> **TASK DATA**:
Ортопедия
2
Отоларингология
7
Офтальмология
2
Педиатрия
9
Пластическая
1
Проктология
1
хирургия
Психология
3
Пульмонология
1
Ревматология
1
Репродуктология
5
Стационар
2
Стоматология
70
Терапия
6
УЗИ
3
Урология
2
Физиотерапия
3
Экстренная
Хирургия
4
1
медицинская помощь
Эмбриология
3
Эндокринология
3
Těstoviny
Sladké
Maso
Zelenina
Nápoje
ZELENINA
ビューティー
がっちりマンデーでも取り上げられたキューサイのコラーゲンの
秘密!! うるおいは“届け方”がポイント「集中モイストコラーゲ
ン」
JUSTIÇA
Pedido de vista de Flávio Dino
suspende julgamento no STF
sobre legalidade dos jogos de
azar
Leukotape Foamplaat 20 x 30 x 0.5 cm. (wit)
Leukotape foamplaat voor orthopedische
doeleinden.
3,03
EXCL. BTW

> **INSTRUCTIONS FOR THE TASK**:
Go through the listing and transcribe all of it exactly.

> **RESPONSE TO THIS EXERCISE**:
Ортопедия
2
Отоларингология
7
Офтальмология
2
Педиатрия
9
Пластическая
1
Проктология
1
хирургия
Психология
3
Пульмонология
1
Ревматология
1
Репродуктология
5
Стационар
2
Стоматология
70
Терапия
6
УЗИ
3
Урология
2
Физиотерапия
3
Экстренная
Хирургия
4
1
медицинская помощь
Эмбриология
3
Эндокринология
3
Těstoviny
Sladké
Maso
Zelenina
Nápoje
ZELENINA
ビューティー
がっちりマンデーでも取り上げられたキューサイのコラーゲンの
秘密!! うるおいは“届け方”がポイント「集中モイストコラーゲ
ン」
JUSTIÇA
Pedido de vista de Flávio Dino
suspende julgamento no STF
sobre legalidade dos jogos de
azar
Leukotape Foamplaat 20 x 30 x 0.5 cm. (wit)
Leukotape foamplaat voor orthopedische
doeleinden.
3,03
EXCL. BTW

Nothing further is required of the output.